Cuando en las últimas elecciones generales de España el partido más votado fue el PSOE, una amiga israelí en una red social escribió “¡Qué mal votaron!”, por la postura que este partido ha estado manteniendo respecto a Israel durante los últimos años. Claro que eso de bendecir o descalificar lo que eligen los demás es todo lo contrario del principio de las consultas electorales. Como contrapartida, muchos en el mundo, incluidos judíos, no se sintieron nada satisfechos con el resultado de las últimas elecciones generales justamente allí, con el país a merced de una nueva consulta en pocos días.
Desde la perspectiva de algunos o muchos, también votaron mal los argentinos en un sufragio para dirimir qué partidos podrán presentarse a las elecciones de octubre, ya que la mayoría apostó por un retorno del kirchnerismo, con la ex presidenta como candidata a vice. En el Reino Unido nadie sabe cómo reconducir la situación tras la votación en el referéndum del Brexit, mientras el recién elegido como primer ministro utiliza mecanismos legales pero sumamente antidemocráticos para llevar a cabo su propósito. Empezábamos citando el caso español que lleva cuatro años inmerso en un círculo vicioso de ingobernabilidad desde que la población determinó con sus votos el fin del bipartidismo. Como decía mi ciberamiga, qué mal votamos… todos.

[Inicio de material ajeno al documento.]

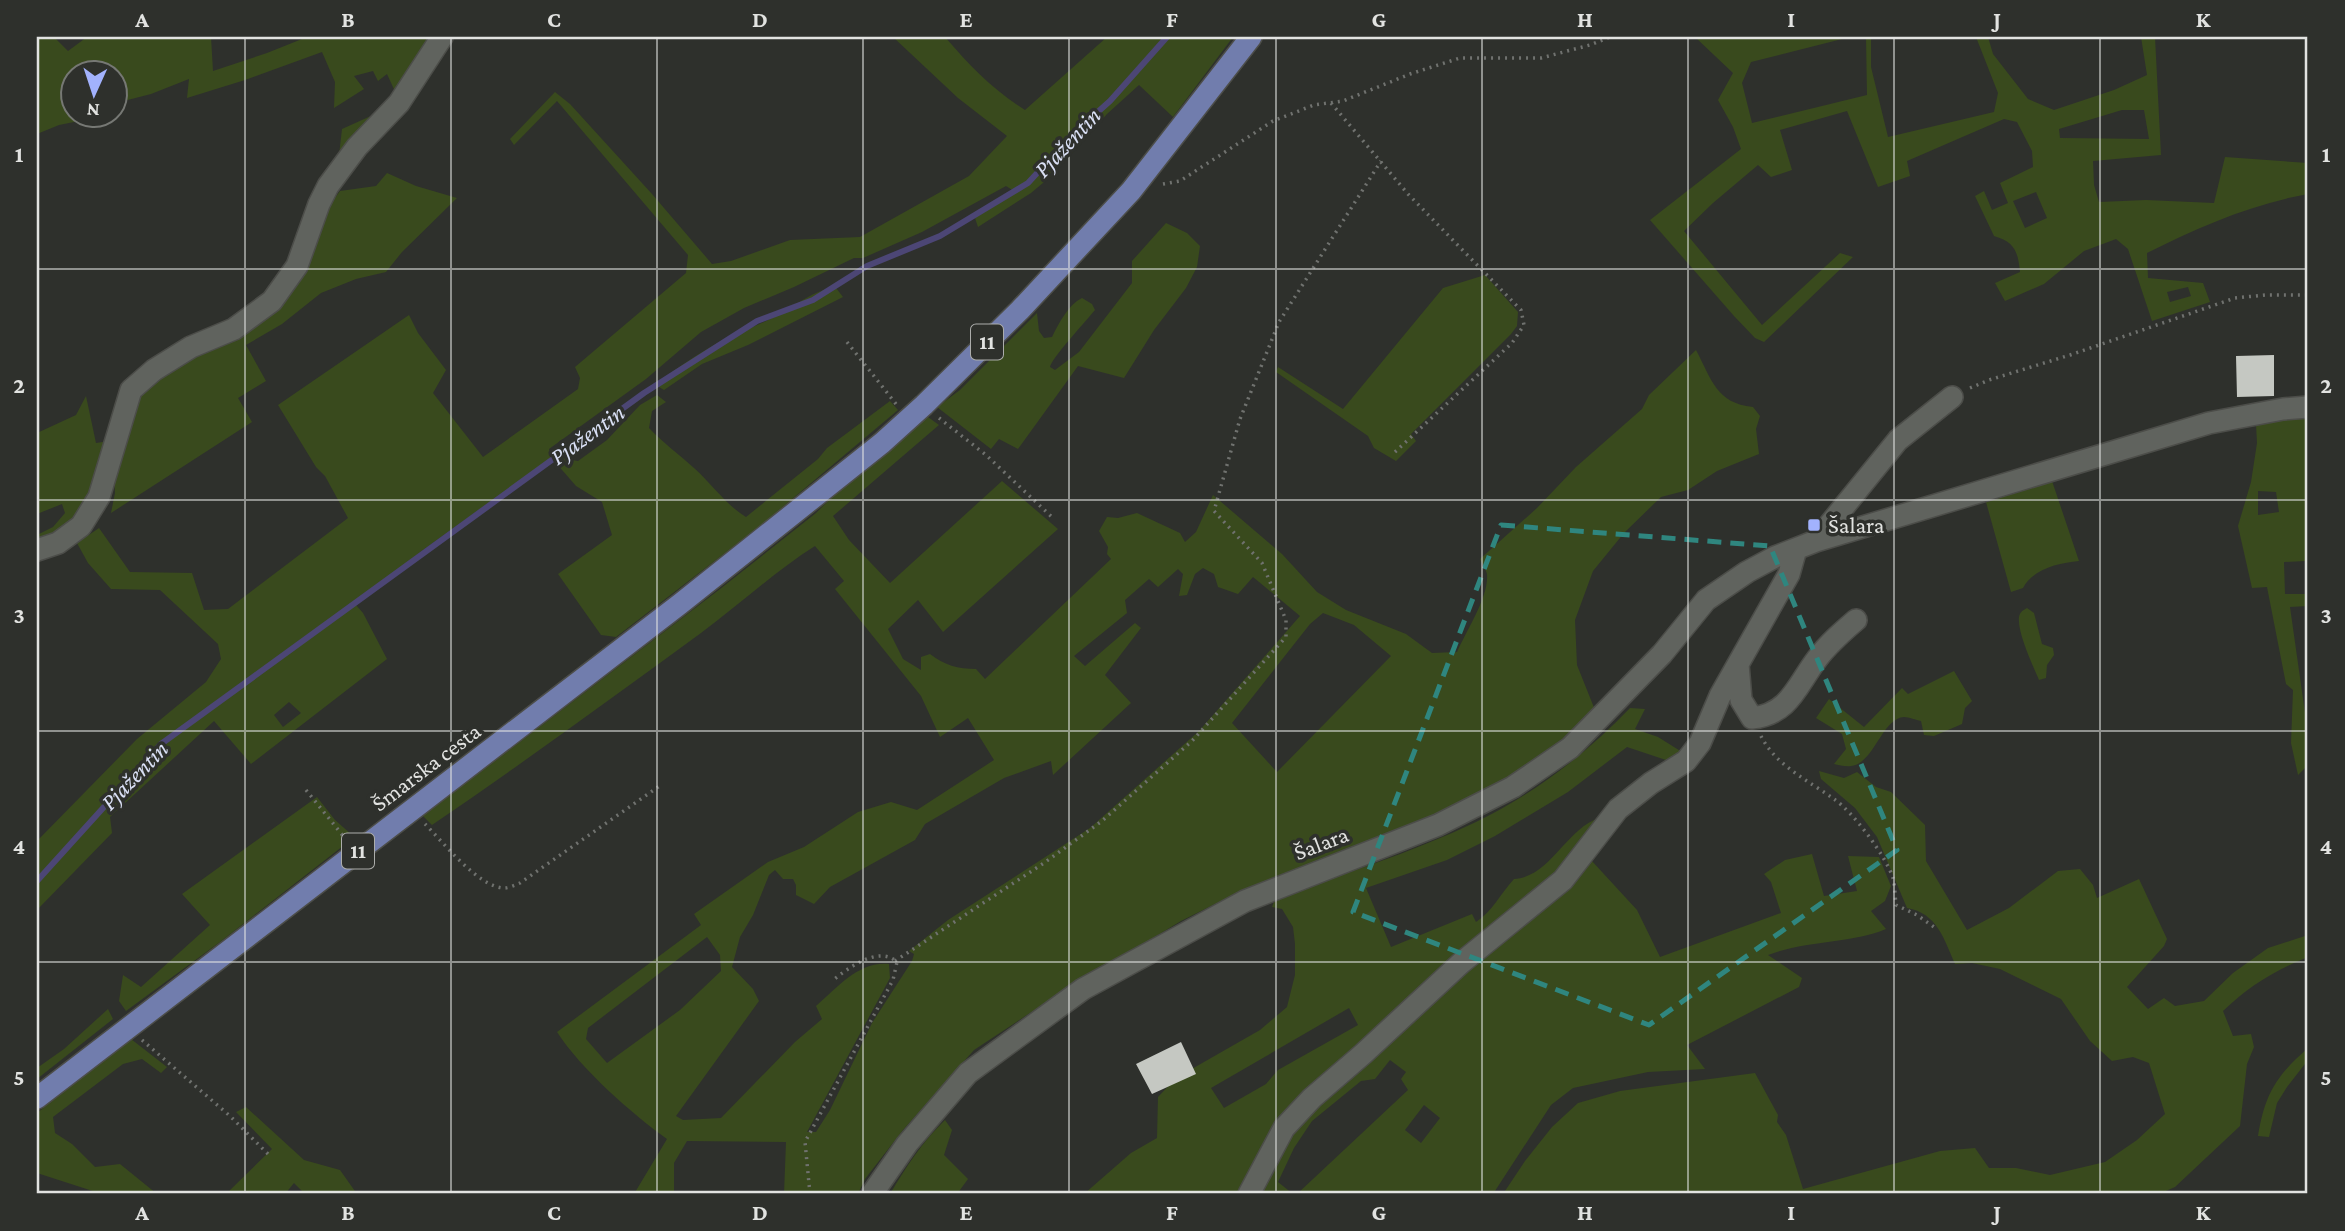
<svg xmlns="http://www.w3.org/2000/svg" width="2345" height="1231" viewBox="0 0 2345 1231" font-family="'Crimson Pro',serif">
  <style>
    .green { fill: #394a1d; fill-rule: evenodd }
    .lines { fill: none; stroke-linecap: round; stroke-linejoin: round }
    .stream { stroke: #4c4675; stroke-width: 6 }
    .building { fill: #c5c8c2 }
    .minor-casing { stroke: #4c4d49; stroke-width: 24 }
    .major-casing { stroke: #4c4d49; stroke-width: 24 }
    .path { stroke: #70726f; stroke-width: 3.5; stroke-dasharray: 2 5; stroke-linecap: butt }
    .minor { stroke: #60635e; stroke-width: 21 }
    .major { stroke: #717dad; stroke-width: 21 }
    .marked { fill: none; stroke: #2f867f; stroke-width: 5; stroke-dasharray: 14 9; stroke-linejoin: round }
    .grid { fill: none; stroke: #e2e3e1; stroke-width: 2; stroke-opacity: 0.55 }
    .poi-dot { fill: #a2b2fd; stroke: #2e302c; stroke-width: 2.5 }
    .labels { text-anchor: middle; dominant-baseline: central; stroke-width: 7; stroke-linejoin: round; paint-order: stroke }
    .shield { fill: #2e302c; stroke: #acadab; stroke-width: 2 }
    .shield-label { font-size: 21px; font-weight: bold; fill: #e2e3e1 }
    .poi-label { font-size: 23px; fill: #e2e3e1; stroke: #2e302c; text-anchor: start }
    .street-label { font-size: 23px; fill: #e2e3e1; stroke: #2e302c }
    .water-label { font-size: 24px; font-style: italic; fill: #dae0f5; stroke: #2e302c }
    .neatline { fill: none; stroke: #e2e3e1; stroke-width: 2.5 }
    .grid-label { font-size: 23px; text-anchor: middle; font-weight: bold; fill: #e2e3e1 }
  </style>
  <rect width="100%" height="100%" fill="#2e302c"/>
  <!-- green -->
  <path class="green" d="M37,37H54L68,51L87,37H211L213,71L267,53L307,37H435L406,86L401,101L352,144L338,164L342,129L373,115L398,98L387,74L378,81L373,71L354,76L364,89L334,108L335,82L322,52L245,80L187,98L189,79L151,94L120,102L116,91V74H74V116H95L89,119L59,125L37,134Z
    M893,37H945C971,67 992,89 1025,110L1107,37H1233L1173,117L1139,85L1107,114L1050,177L1031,193L978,227L975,218L1014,191L1006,186L922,232L863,258H854L794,287L744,308L701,332L646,379L549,449L551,458L423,550L355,604L363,613L387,659L251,764L214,721L110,817L112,833L37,910V841L137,739L206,682L221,659L218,644L160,590L111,589L88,563L77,543L99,528L130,572L192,573L204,610L228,609L348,518L325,476L316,467L278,405L409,315L418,333L446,370L433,393L483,457L578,389L580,378L575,367L686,273L688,255L557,101L514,145L510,139L555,92L570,104L652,194L712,264L731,261L790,240L860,237L969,176L1007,136L958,98ZM289,702L301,713L283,727L274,715Z
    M1695,37H1850L1751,62L1742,83L1752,123L1867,95L1866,37H1871V67L1888,137L1994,112L1998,93L1976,37H1988L1993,54L2028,99L2054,110L2114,90L2147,75L2141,37H2155L2161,155L2093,161L2094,185L2099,202L2146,200L2214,203L2225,157L2308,163V194C2252,204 2198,227 2147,253L2148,278L2203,283L2210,302L2152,321L2128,249L2116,239L2084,251L2044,284L2005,301L1995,283L2020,272C2018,252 2015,242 1994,236L1975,196L1984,191L1992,210L2008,203L2000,183L2033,167L2032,151L2017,122L2004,119L1907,161L1910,176L1878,187L1847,111L1780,130L1792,170L1771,177L1758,165L1713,203L1684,231L1762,325L1840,253L1853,257L1764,342L1755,338L1734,316L1650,220L1741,149L1733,127L1718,100L1733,73ZM2122,110H2144L2149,139L2060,138L2059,129ZM2036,192L2047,218L2025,228L2013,201ZM2188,287L2191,296L2170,302L2167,292Z
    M387,173L416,186L457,198L402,252L386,272L356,279L321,293L282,324L246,345L266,381L238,398L252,422L111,513L115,493L114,477L136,396L153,378L236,332L340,191L376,186Z
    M1166,223L1187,233L1200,246L1197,267L1186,288L1154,330L1124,378L1078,366L1018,449L999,439L991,449L937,407L960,390L1037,313L1039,331L1044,338L1052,337C1059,323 1068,305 1082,298L1092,304L1095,310C1086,321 1051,359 1050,367L1055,370L1079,352L1132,283V261Z
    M1485,275L1518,312L1517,326L1511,334L1411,434L1416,441L1396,461L1374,448L1368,436L1276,372L1278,367L1343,409L1443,288Z
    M830,288H836L843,297L748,345L702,364L664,390L659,387L658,382C680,366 703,350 727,338C747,329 768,322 786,310C800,302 814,292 830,288Z
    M1696,350C1712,380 1716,403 1753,407L1760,416L1756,429L1759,454L1717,471L1688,490L1661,497L1624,533L1593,571L1575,620L1577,665L1597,715L1517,772L1432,819L1231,896L1181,921L1036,1009L974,1050L903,1130L865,1179L858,1194H784L786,1142L687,1141L674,1163V1194H634L667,1139C632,1114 580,1068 557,1032L701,925L694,914L768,862L804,847L858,812L891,802L917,810L994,760L968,718L940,737L921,696L835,589L844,581L815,546C774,572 739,605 701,633C612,698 523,763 432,825L423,816L720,589L816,513L833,496L928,417L939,425L833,516L849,540L890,583L1002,481L1058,529L943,632L918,600L888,629L903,659L921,670V657L930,654C944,665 958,669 976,669L985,679L1111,559L1107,554L1108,547L1099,531L1107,517L1118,518L1137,513L1180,533L1185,542L1196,532L1213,495L1282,554L1317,592L1346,610L1406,634L1432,653L1457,652C1466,631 1489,597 1487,574C1486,570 1482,563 1480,559L1537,508L1576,467L1642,409L1649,395ZM1203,568L1214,574L1218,587L1238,594L1253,577L1300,616L1199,731L1090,828L948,920L909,951L914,954L912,961L872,1023L830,1110L816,1132H807L890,978L889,964C859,961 838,987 816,1006L822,1019L795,1042L721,1118L683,1120L676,1116L759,1001L753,989L732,967L740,937L753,915L769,875L775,870L783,879H793L796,885V895L814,904L830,887L915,840L925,824L1004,778L1051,761L1053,775L1131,703L1105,675L1141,628L1135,623L1085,666L1074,656L1127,613L1125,600L1149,579L1158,587L1178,569L1183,574L1179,596L1187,595L1195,574ZM1323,613L1354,625L1391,656L1277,772L1232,723L1310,624ZM707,937L720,955L721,971L680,1010L607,1063L586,1039L588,1028Z
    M657,395L666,402L652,411L649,428C663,443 679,454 694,468C712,484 726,505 746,517L818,459L827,448L890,401L898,410L760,526L616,637L601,635L558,574L612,535L602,502L576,486L556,463L562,458L578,461L607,440L640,405Z
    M86,396L96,443L109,441L81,520L37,543V535L53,527L65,513L62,504L37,514V433L76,415Z
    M2308,415V606L2290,607L2308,734V765L2298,775L2291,743L2293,690L2286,684L2267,587L2252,588L2238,526L2251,482L2257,443L2256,424ZM2258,491L2276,492L2279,512L2258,515ZM2305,561L2306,594H2285L2284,562Z
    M2052,481L2079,561C2058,563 2033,569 2023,588L2011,592L1986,502Z
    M2027,608L2034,613L2042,644L2053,648L2054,655L2047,665L2046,678L2039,680C2033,666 2017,632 2019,617C2020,612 2022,611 2027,608Z
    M1954,671L1972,701L1965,708L1962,724L1934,736L1924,735L1921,721C1916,720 1909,717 1904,717C1882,718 1874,764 1851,766C1846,767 1839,765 1834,764L1846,749L1842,734L1816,718L1829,699L1864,727L1902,688L1908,694Z
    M1630,708L1645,709L1635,729L1658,737L1682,752L1669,761L1627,747L1568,792L1495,836L1447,860L1366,888L1391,947L1472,914L1476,922C1492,912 1501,893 1514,879C1550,877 1566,829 1599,818L1585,840L1549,878L1502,917L1373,1037L1241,1194H1084L1131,1153L1157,1138L1158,1097L1176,1078L1260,1030L1287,1007L1295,975V944L1293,927L1282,909L1272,907L1275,899C1342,874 1411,853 1476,822C1534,794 1586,754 1630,708ZM1349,1008L1358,1025L1278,1070L1266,1084L1224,1108L1211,1088Z
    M1819,771L1844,778L1857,772L1876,787L1891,792L1925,825L1926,861L1967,930L2009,908L2058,871L2080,869L2093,885L2097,898L2139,879L2167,939L2164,946L2127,987L2148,1009L2164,998L2175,1006L2204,1001L2233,973L2268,948L2308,935V957C2275,970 2249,986 2223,1011L2233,1036L2251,1034L2254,1047L2247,1064L2240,1126L2175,1187L2159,1194H1503L1525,1161L1552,1127L1578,1103L1620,1091L1755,1073L1778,1115L1777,1122L1786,1135L1803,1189L1940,1151L1975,1148L1989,1168H2016L2050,1175L2105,1162L2137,1140L2165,1114L2149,1063L2133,1057L2112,1061L2090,1041L2061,999L2000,969L1972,963L1955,964C1944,939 1937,913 1907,908L1877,837L1855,808L1821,779Z
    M317,797L335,820L352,835L343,846L220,942L126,1011L119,1001L123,975L141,987L210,925L182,894Z
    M1812,854L1824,896L1857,891L1848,856L1879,857L1891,886L1885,901L1871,911L1886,929C1850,944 1807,940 1768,955L1802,978L1799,987L1687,1045L1705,1069L1648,1072L1573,1088L1551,1105L1493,1194H1297L1408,1090L1401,1079L1406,1072L1390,1060L1375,1079L1361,1081L1312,1121L1294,1148L1278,1182L1293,1194H1256L1298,1120L1591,860L1637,910L1660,957L1781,913L1771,882L1764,874L1785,860ZM1424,1105L1440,1118L1421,1143L1405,1130Z
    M108,1009L113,1019L37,1079V1068L64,1049Z
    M131,1039L167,1067L161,1073L142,1059L123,1064L53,1117L55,1133L72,1144L95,1167L120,1164L157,1194H102L37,1173V1113Z
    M2308,1048V1060L2287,1087L2277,1103L2269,1137L2258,1136C2265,1094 2276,1076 2308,1048Z
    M246,1107L304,1160L340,1170L357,1194H305L294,1183L285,1194H226L272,1149L236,1112Z
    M945,1120L952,1130L944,1155L968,1179L957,1194H890C906,1167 922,1142 945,1120Z"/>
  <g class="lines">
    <!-- stream -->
    <path class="stream" d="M37,881L161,744L644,393L757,321L813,300L867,266L940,236L1028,183L1071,136L1110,101L1167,37"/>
  </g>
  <!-- building -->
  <path class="building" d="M2274,355V396L2237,397L2236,356Z
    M1181,1042L1196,1074L1152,1094L1136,1064Z"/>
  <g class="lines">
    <!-- minor casing -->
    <g class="minor-casing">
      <path id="minor" d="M1816,541L1898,440L1952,397
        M37,550L58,543L81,526L99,497L131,390L154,370L191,347L234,329L272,301L297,266L319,204L328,186L357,147L399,103L442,37
        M1738,664L1741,700L1752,718C1790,714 1797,685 1817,659C1828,644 1842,632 1856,620
        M872,1194L907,1144L968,1073L1083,989L1245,901L1438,825L1513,787L1570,748L1662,654L1706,600L1747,572L1775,557L1816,541L2209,423L2283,409L2308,407
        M1249,1194L1284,1128L1312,1098L1363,1054L1461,963L1563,880L1618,809L1651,783L1686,761L1700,743L1720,696L1789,574L1796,549"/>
    </g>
    <!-- major casing -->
    <g class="major-casing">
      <path id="major" d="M37,1098L680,604L882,443L924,405L1020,310L1131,191L1251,37"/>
    </g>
    <!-- path -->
    <path class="path" d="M1331,103L1408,194L1521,310L1524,325L1512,343L1395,452
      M1163,184L1180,181L1273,121L1314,105L1343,101L1410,74L1460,58H1541L1590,45L1610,37
      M847,342L896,404
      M1970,388L1989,380L2070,355L2235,298L2265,295H2308
      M939,418L986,455L1054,519
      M1761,736C1775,765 1809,781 1834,799C1853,812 1886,856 1893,878C1895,886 1895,896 1896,905L1917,915L1934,927
      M306,790L344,837
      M425,824C443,842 478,887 504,888C509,888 515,885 520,883L661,785
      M895,961L1044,863L1102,821L1192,741L1286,637V620L1262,563L1214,511L1240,419L1279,322L1381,161
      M142,1040L230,1116L270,1156
      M810,1194L805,1142L893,980L897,962C879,945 848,968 832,981"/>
    <!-- minor -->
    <use href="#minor" class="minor"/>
    <!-- major -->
    <use href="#major" class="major"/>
  </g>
  <!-- marked area -->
  <path class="marked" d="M1501,525L1770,546L1897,850L1649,1025L1353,912Z"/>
  <!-- grid -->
  <path class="grid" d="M245,37V1194M451,37V1194M657,37V1194M863,37V1194M1069,37V1194M1276,37V1194M1482,37V1194M1688,37V1194M1894,37V1194M2100,37V1194M37,269H2308M37,500H2308M37,731H2308M37,962H2308"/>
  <!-- markers -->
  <rect class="poi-dot" x="1807" y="518" width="14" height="14" rx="3.5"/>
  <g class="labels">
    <!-- shield labels -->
    <g class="shield">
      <rect x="971" y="324.5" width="32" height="35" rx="5"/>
      <rect x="342" y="833.5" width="32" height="35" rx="5"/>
    </g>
    <g class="shield-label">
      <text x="987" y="342">11</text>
      <text x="358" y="851">11</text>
    </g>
    <!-- poi labels -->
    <g class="poi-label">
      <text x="1828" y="525">Šalara</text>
    </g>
    <!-- street labels -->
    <g class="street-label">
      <text transform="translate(426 767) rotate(-37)">Šmarska cesta</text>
      <text transform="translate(1321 843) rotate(-21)">Šalara</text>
    </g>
    <!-- water labels -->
    <g class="water-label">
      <text transform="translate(1067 142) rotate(-47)">Pjažentin</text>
      <text transform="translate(587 434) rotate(-36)">Pjažentin</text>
      <text transform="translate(134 775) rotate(-46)">Pjažentin</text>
    </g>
  </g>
  <!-- border -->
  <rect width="2345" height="1231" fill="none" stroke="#2e302c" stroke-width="77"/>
  <!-- north arrow -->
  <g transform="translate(94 94) rotate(183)"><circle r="33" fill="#2e302c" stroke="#767874" stroke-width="2"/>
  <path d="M0-5L12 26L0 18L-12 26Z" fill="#a2b2fd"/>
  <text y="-10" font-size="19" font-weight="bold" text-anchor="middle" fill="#e2e3e1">N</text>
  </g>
  <rect x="38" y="38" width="2268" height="1154" class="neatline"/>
  <g class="grid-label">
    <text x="142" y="27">A</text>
    <text x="348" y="27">B</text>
    <text x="554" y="27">C</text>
    <text x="760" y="27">D</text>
    <text x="966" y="27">E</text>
    <text x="1172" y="27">F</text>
    <text x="1379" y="27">G</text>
    <text x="1585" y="27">H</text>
    <text x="1791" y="27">I</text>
    <text x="1997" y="27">J</text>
    <text x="2203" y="27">K</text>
    <text x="19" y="162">1</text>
    <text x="2326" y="162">1</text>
    <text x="19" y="393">2</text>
    <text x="2326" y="393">2</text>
    <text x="19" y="623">3</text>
    <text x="2326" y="623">3</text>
    <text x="19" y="854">4</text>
    <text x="2326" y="854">4</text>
    <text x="19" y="1085">5</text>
    <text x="2326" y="1085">5</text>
    <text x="142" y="1220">A</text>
    <text x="348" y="1220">B</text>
    <text x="554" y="1220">C</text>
    <text x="760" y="1220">D</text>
    <text x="966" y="1220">E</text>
    <text x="1172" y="1220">F</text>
    <text x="1379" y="1220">G</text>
    <text x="1585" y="1220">H</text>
    <text x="1791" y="1220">I</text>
    <text x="1997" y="1220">J</text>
    <text x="2203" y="1220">K</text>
  </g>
</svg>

El problema es que los países que “votan bien”, los que determinan sin lugar a dudas mayorías absolutas, resultan ser aplastantes no sólo en resultados sino literalmente: lo que comúnmente se conoce como dictaduras. Y que nadie se llame a engaño: la existencia del sufragio no es garantía por sí de la expresión popular libre, especialmente si sólo hay un partido que votar (caso de China), o que lo que se elige no es más que una pantomima de congresistas que responden a líderes supremos (“espirituales” en el caso de los ayatolás de Irán, “monárquicos” en la mayoría de los países árabes).
El sufragio universal no es el remedio a todos los males, pero el menor de ellos, dice el adagio. Sin embargo, en muchas democracias occidentales se extiende el desánimo y proliferan los profetas de soluciones simplistas: el populismo. Parafraseando al “br-exit”, nos acercamos a sociedades “demo-lidas” (a punto de salir de la democracia): hartas de corrupciones, traiciones ideológicas, maniobras en la oscuridad y grietas internas insalvables. Demasiado ha durado el sueño de Occidente, poco más de un segundo en la historia de la humanidad, durante el cual creímos que nuestra voluntad se expresaba libremente. Estamos a punto de convertirnos en las marionetas de quienes mejor conocen lo que queremos de verdad: los programas de Inteligencia Artificial que capturan y procesan cada paso que damos y nos retratan tal como somos. Lo único que nos diferencia de la distopía orweliana es que ni siquiera habrá un tirano humano detrás, sino que seremos gobernados por nuestros propios instintos colectivos; casi como las colonias de insectos, sólo que sin abeja u hormiga reina, sólo un robot virtual y omnipresente: la Democrac-IA.